Contract source precedence is deterministic: explicit .architon/meta.yaml, then schematic/BOM contract fields, then the curated built-in contract source, then explicit custom contracts from .architon/contracts.yaml or --contracts, then inferred net names. Built-ins are intentionally small and local; there is no network lookup, datasheet scraping, or generic parts database.

Custom contracts are deterministic explicit YAML. rv contracts validate validates schema only; use rv scan --contracts <path> to enforce a contract file against a design.

pullup_ohms is resistance-only in v0.4.0. I2C capacitance and rise-time validation require physical bus data and are future work.

Determinism contract

Given the same:

  • Spec file content, or scan input netlist/BOM and metadata
  • Part files resolved by search order
  • CLI options

the engine returns the same findings and exit code.

Architon performs deterministic analysis.
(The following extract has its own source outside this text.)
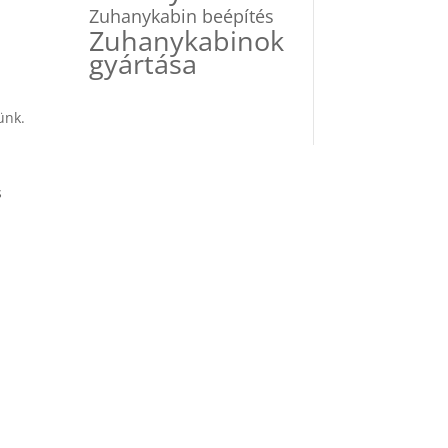
Zuhanykabin beépítés
Zuhanykabinok
gyártása
ünk.
s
Rail voltage inference is deterministic and transparent. Each inference includes source, confidence score, reason, evidence, and warnings. No probabilistic models or network calls are used.

Extensibility

To add a new rule safely:

  1. Add a pure rule function in internal/validate/rules.go that reads model.RobotSpec and returns []Finding.
  2. Register it in RunAll in a deterministic position.
  3. Assign a stable, descriptive rule code.
  4. Add tests in internal/validate/rules_test.go for pass/fail and edge cases.
  5. Keep rule logic side-effect free and independent of external state.